Reaching bare-handed into the blocked outside drain and feeling fur.
Treading bare foot into something that squishes.
Realising the treadmill is going too fast for you to stop sprinting without smashing your face in on the display.
Making a hand gesture to a car in front, only for that car to stop and the door to open, just as you notice it’s a car with blacked-out windows.
Waking up in the morning after a night out to see a 150 WhatsApp notifications.
Getting your hand stuck in a hole.
Scratching the top of your head and feeling bare skin where the hair should be.
Doing up your zipper and feeling a sharp pain.
Walking across a field with your family and realising the ‘friendly cow’ has horns.
Realising you haven’t saved your work project as the wheel of death spins, contemplating a system restart.
Catching yourself in the mirror after the Zoom meeting to see visible breakfast in your beard.
Changing for 5 a side and realising you had put on your wife’s big pants that morning by accident.

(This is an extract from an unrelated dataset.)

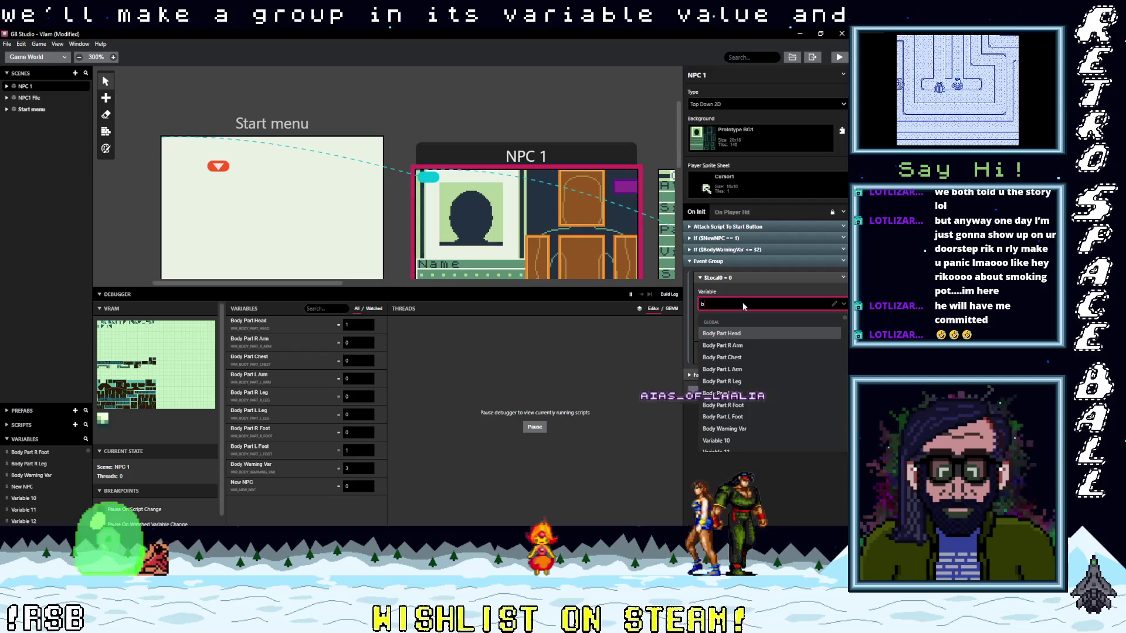
click(722, 334)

Walking out of a supermarket and realising you forgot to put on your mask for the entire trip, which may explain the ‘admiring glances’.
Kicking a stone like Cristiano Ronaldo only to see it arcing towards the taillights of a parked car.
Remembering halfway through a film that you put a pizza in the oven before it started.
Being outside the house and noticing 5% battery.
Biting into something ‘meaty’ in your vegan salad.
Seeing another man in a bar wearing the exact same shirt as you.
Feeling your new shoes skidding under you on the shiny floor of a nice restaurant.
When your child asks, ‘What happens when you die?’
Forgetting the name of the person you’ve fallen into conversation with at a party, and then one of your friends comes over for an intro.
An incoming call from ‘Dad’.
Checking your phone on the train and realising you have no phone.
Seeing an email titled: ‘PDR’.
Being woken up by a new house sound.
Finding a grey pubic hair.
Picking your ear and going momentarily deaf.
The second immediately after you said ‘fuck it’ and did something rash.
Having a friendly personal invite to an event from your boss.
Walking the dog and seeing a text with the words, ‘are you in this meeting?’
Shaving your chest hair too short and realising everything on your upper torso has to now come off.
Realising you’ve forgotten how to socialise at the first post-lockdown drinks.
Sitting down for a dinner party only to be told the hosts don’t drink.
When eating shellfish.
A notification saying your mum now follows you.
When you’re ten minutes into a conversation with your partner and realise you don’t know what it’s about.
The phrase: ‘There is a problem with Netflix’.
Driving without sat-nav.
Forgetting the words to your team’s song.
Answering the door to a delivery person only to realise they’re a gas meter person.
Meeting any adult born after the year 2000.